Accordingly, each of the code sections upon which the UST relies requires a finding of fraud, dishonesty or intent to deceive. No such showing has been made here. First, while there certainly were deficiencies in the initial schedules and SOFA filed by Mr. Walters, the evidence is that he promptly and fully complied with the UST’s requests for additional information and filed amendments as necessary. The case trustee testified that he reviewed the amended documents and the bank records provided in discovery, but nothing in those materials suggested to him there was value available to recover for the estate. Mr. Walters could and should have done a better job of completing his schedules in the first place. No argument there. But, strictly construing the provisions of section 727 in debtor’s favor, the evidence failed to indicate any nefarious intent, dishonesty or fraud on the part of Mr. Walters.

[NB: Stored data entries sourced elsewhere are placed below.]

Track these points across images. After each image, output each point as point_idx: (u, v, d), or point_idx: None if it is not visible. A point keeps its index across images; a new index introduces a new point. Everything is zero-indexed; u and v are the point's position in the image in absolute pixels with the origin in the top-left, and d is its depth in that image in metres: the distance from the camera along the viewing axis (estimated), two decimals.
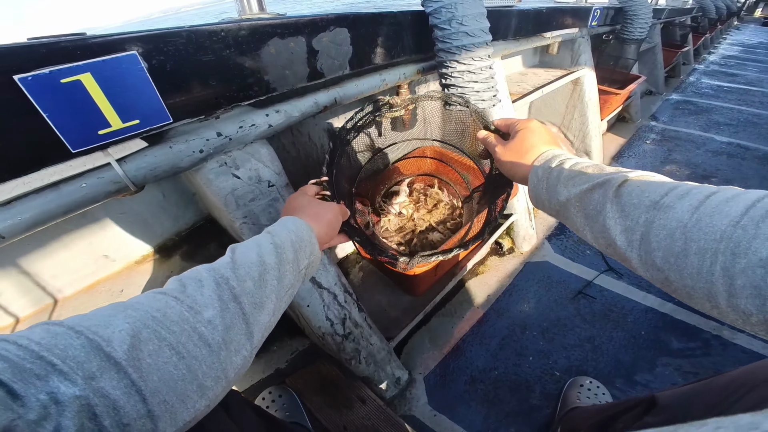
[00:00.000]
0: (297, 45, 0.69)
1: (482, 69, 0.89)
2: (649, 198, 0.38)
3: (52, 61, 0.45)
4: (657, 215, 0.36)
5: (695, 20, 4.31)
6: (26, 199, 0.50)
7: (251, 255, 0.43)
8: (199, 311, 0.34)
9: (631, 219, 0.39)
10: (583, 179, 0.46)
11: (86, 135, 0.50)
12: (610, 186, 0.42)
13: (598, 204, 0.43)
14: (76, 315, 0.30)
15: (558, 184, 0.49)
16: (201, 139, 0.61)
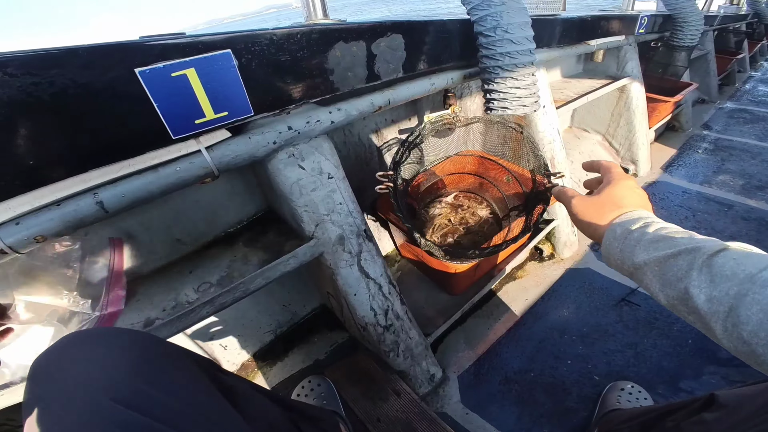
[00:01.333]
0: (358, 49, 0.78)
1: (525, 75, 0.95)
2: (745, 271, 0.37)
3: (166, 56, 0.55)
4: (752, 289, 0.35)
5: (750, 26, 4.19)
6: (130, 179, 0.59)
7: None
8: None
9: (719, 289, 0.38)
10: (668, 244, 0.45)
11: (185, 123, 0.60)
12: (701, 254, 0.41)
13: (681, 270, 0.42)
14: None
15: (637, 246, 0.48)
16: (275, 132, 0.71)
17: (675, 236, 0.46)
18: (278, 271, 0.73)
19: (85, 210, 0.55)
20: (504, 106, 0.95)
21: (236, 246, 0.82)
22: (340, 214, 0.81)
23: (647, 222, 0.50)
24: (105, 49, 0.50)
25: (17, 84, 0.45)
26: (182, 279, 0.74)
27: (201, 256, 0.81)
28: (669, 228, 0.48)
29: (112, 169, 0.58)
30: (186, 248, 0.82)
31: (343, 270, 0.83)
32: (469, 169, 1.33)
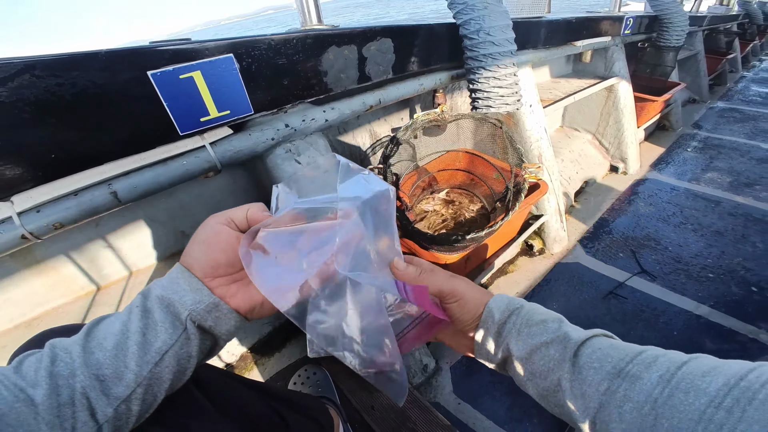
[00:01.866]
0: (350, 52, 0.85)
1: (506, 75, 1.03)
2: (612, 363, 0.36)
3: (175, 60, 0.62)
4: (621, 385, 0.35)
5: (742, 27, 4.30)
6: (142, 172, 0.66)
7: (115, 324, 0.37)
8: (24, 389, 0.32)
9: (588, 384, 0.37)
10: (540, 330, 0.43)
11: (192, 121, 0.67)
12: (570, 344, 0.40)
13: (553, 361, 0.40)
14: None
15: (512, 331, 0.45)
16: (273, 129, 0.78)
17: (547, 322, 0.44)
18: None
19: (100, 200, 0.61)
20: (488, 104, 1.02)
21: None
22: None
23: (520, 303, 0.47)
24: (121, 54, 0.57)
25: (43, 85, 0.52)
26: None
27: None
28: (540, 309, 0.46)
29: (125, 163, 0.64)
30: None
31: None
32: (460, 166, 1.40)
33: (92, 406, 0.34)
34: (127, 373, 0.36)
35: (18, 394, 0.32)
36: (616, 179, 2.20)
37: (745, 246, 1.67)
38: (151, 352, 0.37)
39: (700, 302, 1.39)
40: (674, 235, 1.74)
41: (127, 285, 0.81)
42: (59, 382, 0.34)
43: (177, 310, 0.38)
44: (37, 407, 0.32)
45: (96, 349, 0.36)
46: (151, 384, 0.37)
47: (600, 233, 1.76)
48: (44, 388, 0.33)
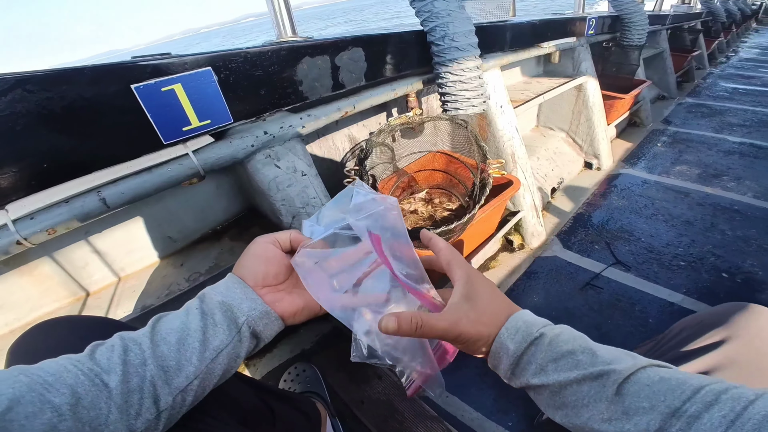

Second, Mr. Walters credibly testified that the financial transactions and account usage highlighted by the UST were for the purpose of liquidating JWI. Certain debts about which the UST has raised questions were not listed on the debtor’s initial schedules because they were not personal obligations; rather, they were debts owed by JWI. The proceeds from the sale of JWI’s assets went either toward paying JWI’s creditors or toward payments of Mr. Walters’ expenses in lieu of a salary from JWI. The accounting trail would have been easier to follow had every check for the sale of a JWI asset been made payable to JWI and deposited into a JWI bank account, but reality is not always so tidy, especially when a small business’s owner is battling to keep it going. Nevertheless, and importantly, there is no evidence that JWI assets were used for anything other than paying JWI’s debts and a relatively modest amount for the payment of some of Mr. Walters’ personal expenses as he did not receive a salary from JWI. Likewise, Mr. Walters testified credibly that many of JWI’s vendors began requiring payment in cash when the company was struggling financially, explaining that many of the cash withdrawals went to pay those expenses. Despite Mr. Walters’ efforts, not all of JWI’s creditors received payment in full. Most of the assets were collateral for secured lenders. Mr. Walters testified that he, on behalf of JWI, gave certain creditors preference over others in order to keep good business relationships as he attempted to determine whether he could move forward with the Trash Bandits business. It was, as he testified, a matter of trying to figure out the best way to use limited funds to keep everyone as happy as possible. While his methods of doing so cannot be condoned by this Court, they will not be condemned by denying his discharge.
This case simply does not reach the levels of egregious conduct often found to warrant a denial of discharge. See, e.g., Sears v. Sears, 863 F.3d 980 (8th Cir. 2017) (debtor fraudulently concealed the gratuitous pre-petition transfer of a boat and trailer and made a false oath about it); Casamatta v. Wright (In re Wright), 644 B.R. 796 (Bankr. D. Neb. 2022) (debtor failed to disclose the sale of jewelry and other personal property; gambled her assets away while avoiding her domestic support obligations and court-ordered attorney fees in her divorce proceeding; and misrepresented her financial condition to her ex-husband); Finishing Touch Carpet One v. Kinney (In re Kinney), 622 B.R. 700 (Bankr. W.D. Ark. 2020) (debtor failed to disclose bank accounts and pre-petition transfers and misstated his income, demonstrating “a consistent reckless indifference toward accuracy and disclosure”). The evidence here does not demonstrate the defendant’s intent to hinder, delay, or defraud any creditors; that he knowingly and fraudulently made a false oath or account in the bankruptcy case; or that there has been an unexplained loss of assets.
IT IS ORDERED: The plaintiff’s complaint objecting to discharge under 11 U.S.C. §§ 727(a)(2)(A), (a)(4)(A), and (a)(5) is denied. Separate judgment will be entered.
DATED: May 13, 2025
BY THE COURT:
/s/ Thomas L. Saladino Chief Judge
Notice given by the court to: *Amy Blackburn Nicole Hughes
*Movant is responsible for giving notice to other parties if required by rule or statute.